I problemi potrebbero derivare, secondo il biochimico Shawn Talbott, dalla chimica del cervello; uomini e donne infatti producono, in gara o in allenamento, differenti ormoni che vanno in direzione completamente diverse. Gli uomini producendo 10 volte in più testosterone delle donne diventano più competitivi, più motivati e orientati all’obiettivo. Le donne invece durante la corsa producono in maggior misura l’ossitocina, detto anche l’ormone dell’amore, associato anche con l’accudimento dei bambini, l’empatia, la fiducia, la collaborazione.

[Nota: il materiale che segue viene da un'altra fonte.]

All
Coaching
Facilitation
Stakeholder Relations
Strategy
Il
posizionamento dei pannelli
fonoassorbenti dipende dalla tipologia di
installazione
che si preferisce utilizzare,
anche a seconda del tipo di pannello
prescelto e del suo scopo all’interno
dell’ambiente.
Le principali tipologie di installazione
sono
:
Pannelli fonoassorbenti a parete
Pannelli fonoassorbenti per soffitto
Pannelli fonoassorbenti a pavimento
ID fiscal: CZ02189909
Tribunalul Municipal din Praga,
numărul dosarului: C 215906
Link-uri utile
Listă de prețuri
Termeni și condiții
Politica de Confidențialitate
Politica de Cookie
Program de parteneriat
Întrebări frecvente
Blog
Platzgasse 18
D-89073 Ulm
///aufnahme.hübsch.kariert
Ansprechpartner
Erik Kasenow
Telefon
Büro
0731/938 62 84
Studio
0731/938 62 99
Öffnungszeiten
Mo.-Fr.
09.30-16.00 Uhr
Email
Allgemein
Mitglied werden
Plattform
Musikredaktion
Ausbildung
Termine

Sembrerebbe quindi che durante la corsa gli uomini traggano maggiori soddisfazioni dal rimanere concentrati sul loro obiettivo mentre le donne dal condividere anche con il partner l’esperienza vissuta. Questa differenza fra uomo e donna sarebbe la causa della difficoltà nello svolgere assieme la medesima attività.

Secondo la psicologia al di là dell’aspetto chimico è necessario, per una sana vita di coppia, lasciare delle “valvole di sfogo” al proprio partner. Il cercare di fare 24 ore su 24 le stesse cose o di avere sempre gli stessi interessi a volte può risultare controproducente.

Se il correre assieme invece di creare complicità per la coppia è fonte di nervosismo forse, per le ore dedicate al running, è meglio mantenere degli spazi individuali che possono essere condivisi successivamente in un clima più sereno.